Your hair grows and falls out according to its normal growth cycle. In this cycle, a hair follicle would grow for about four to five years. In its fifth year, the follicle would stop growing and enter its rest phase. By the beginning of the sixth year, the hair strand would fall out and the growth cycle starts again.

The average number of follicles in your scalp is between 100,000 to 150,000, 90% of which is in the growth cycle at any given time. It has been said that we shed about 100 strands of hair per day – however, this number has turned out to be a gross overestimation. Although the exact number of shed hair varies from person to person, new studies have indicated that only about 20 to 50 strands are normally shed in a day.

Thus losing 100 strands per day may be an indication of the early stages of hair loss.

 

Myth: You can increase the number of hair follicles

You are born with all the follicles you’ll ever have. The number of hair follicles is determined by genetics and cannot be changed by taking drugs or supplements. The only proven way to increase the number of follicles in a given area is by hair transplant surgery.

Similarly, the diameter of the hair shaft, the maximum length of growth, rate of hair growth, hair color, tendency to curl, and tendency to gray are also genetically determined

 

 

Myth: There is nothing you can do to prevent or treat hair loss

This last myth is probably the most misunderstood thing about hair loss.

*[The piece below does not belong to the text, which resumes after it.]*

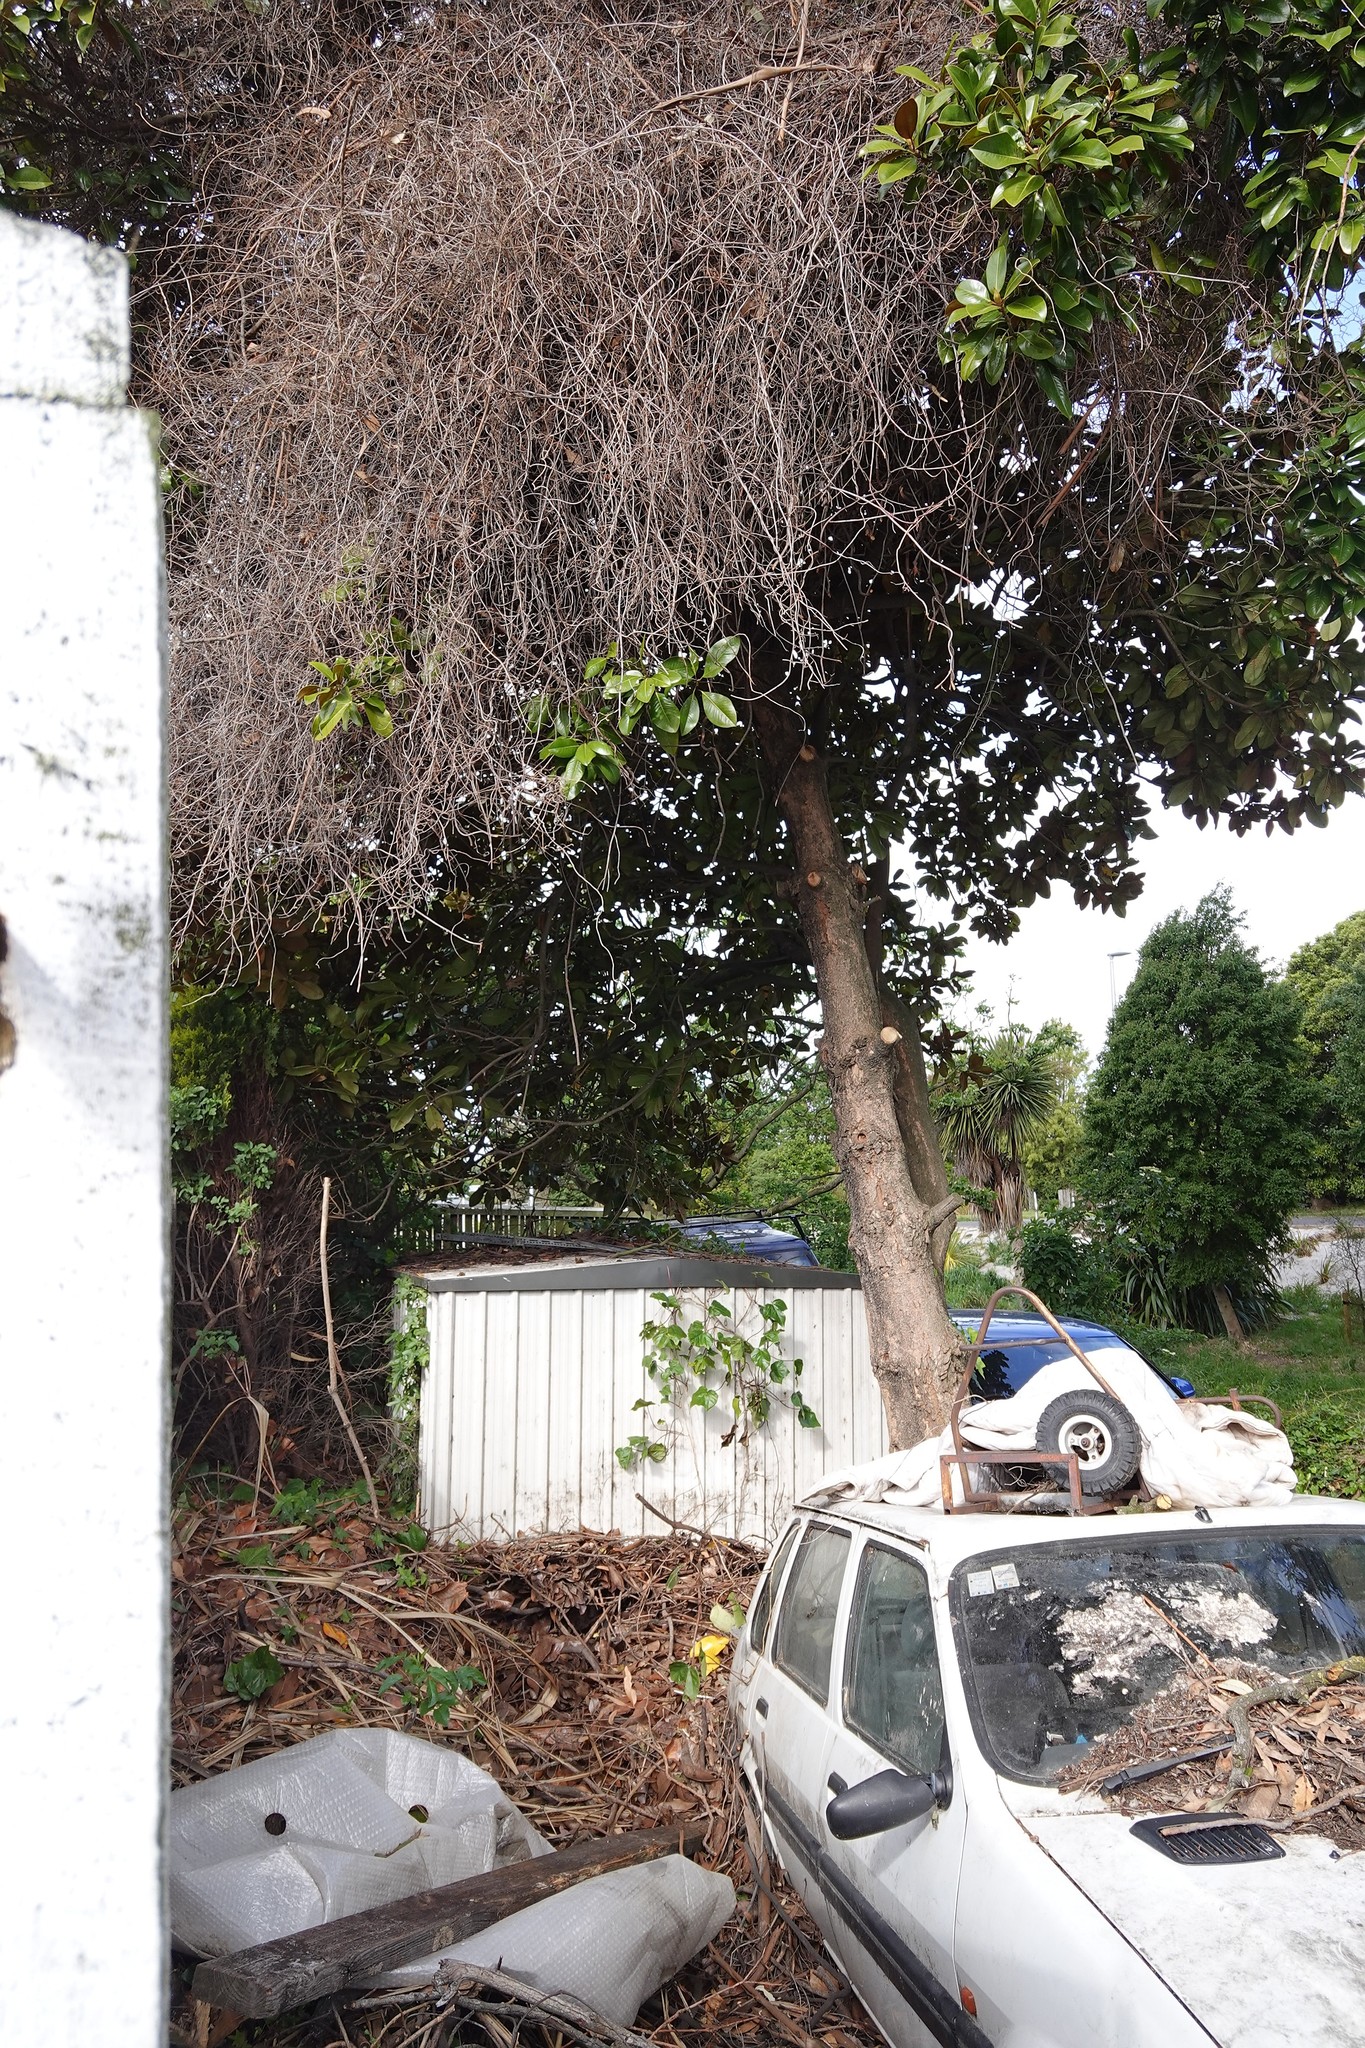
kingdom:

In the past, this was true – there was nothing that can be done about hair loss. But now, with advances in science and understanding about the nutritional needs of hair, men and women no longer have to live with hair loss.

Its clinically proven how finasteride in doses of 1 mg can effectively stabilize hair loss. Hair loss stabilization is the first fundamental step in the struggle against baldness that allows men and women to preserve their native hair patrimony.

For men with advanced cases of baldness, hair restoration can do wonders. While there is currently no reliable means to regrow hair from dead follicles, micro surgical transplantation of follicles can re-create natural looking hairlines and restore hair growth in men. Be sure, however, to look for a board-certified dermatologist with expertise in hair transplant surgery.

Because of the diffuse nature of women’s hair loss, it is much more difficult but not impossible to transplant hair in women.

There are a lot of myths and misconceptions about hair loss. Learning about them and why they are wrong is a good first step to understanding and treating hair loss.